We have a job to do and its no use wishing for a job we weren't forged for.
This is the exciting part of life where we know that God has a job for us.
And he chose only me for the job he set aside for me.
And only me.
It's not in our own strength. And that's the point. Back in time when soldiers wielded swords, one could pull out a sword and appreciate it's strength, the sharpness of its edge, or the balance but it wouldn't have been anything without the smith to craft it. A sword can't make itself. Even though it has a job to do and does that job well it still can't make itself or repair itself without the help of a master to forge it out of steel, to smooth out its jagged edges. That actually takes the pressure off of us, an action which leaves us to focus on properly doing our jobs. If we're not worrying about the outcome it's a little bit easier to be brave, to rush into the fray, and to finish the work he has set aside for us.

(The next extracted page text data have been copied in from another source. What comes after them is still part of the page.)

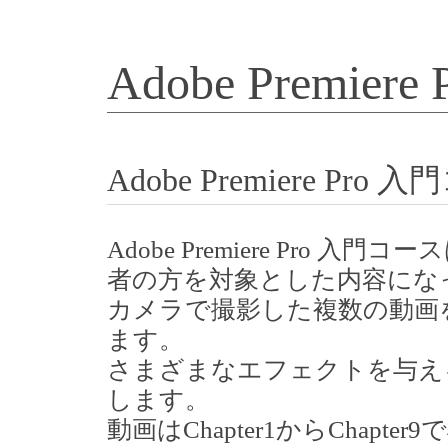
Adobe Prem
Adobe Premiere 
Adobe Premiere Pro 入門
者の方を対象とした内容にな
カメラで撮影した複数の動画
ます。
さまざまなエフェクトを与え
します。
動画はChapter1からChapt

The set of verses I was thinking about for this post was right before the Armor of God in Ephesians 6:10-13 (ESV): "Finally, be strong in the Lord and in his mighty power. Put on the full armor of God, so that you can take your stand against the devil's schemes. For our struggle is not against flesh and blood, but against the rulers, against the authorities, against the powers of this dark world and against the spiritual forces of evil in the heavenly realms. Therefore put on the full armor of God, so that when the day of evil comes, you may be able to stand your ground, and after you have done everything, to stand." Have you ever heard just these verses talked about in church? What a sermon that would be! We are called to stand. We are to do everything we can possibly do and then we are called to stand. God asks us to fight with him against the darkness. That's why we must be forged in the hottest fires our metals can withstand. We are not called to live easy lives filled only with easy metaphors and cutesy stories. We are helping fight the most dangerous fight this world will ever know: for the very light of the world. That thought makes me feel a little better about feeling so stressed about growing and feeling pain: God is in control of it all. And even though people may batter us and the Tempter may be stalking us, God is there. All we have to do is trust that the smith knows what he's doing.

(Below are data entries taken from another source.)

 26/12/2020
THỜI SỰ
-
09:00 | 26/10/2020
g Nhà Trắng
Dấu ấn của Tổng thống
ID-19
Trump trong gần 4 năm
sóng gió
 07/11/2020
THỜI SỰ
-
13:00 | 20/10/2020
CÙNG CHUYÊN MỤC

To wrap this post up I'll just summarize:
If you think you're nothing, that's probably a temptation.
If you think you'll never do anything with your life, that's probably a temptation.
If you think you'll always be alone and no one will ever help you, that's probably a temptation.
However, that's not where we have to remain. Remember, Jesus was tempted too. And he won that fight. He won it for all of us. One thing I always tell people is that I must have an extremely important job to do because the Tempter is trying his hardest to make sure I can't do it. Don't give him the satisfaction of pulling a strong one down. He's a tempter and that's it. He wasn't strong enough to do the right thing. He can't create: he's not a smith. The Tempter destroys because he can't create. So don't give space for him in your life. We all want to make our lives better so don't listen to someone who steals and destroys. However, God tempers us. He is making us stronger. He pulls us apart to find the good within us and then reassembles us into the shapes that will fill in the puzzle of the world - into the weapons he needs for the most important battle of the world.
And although I am afraid of that fire, all I know is I'd rather spend my life knowing I'm being tempered than to wake up one day and regret all the days I spent being tempted and giving in.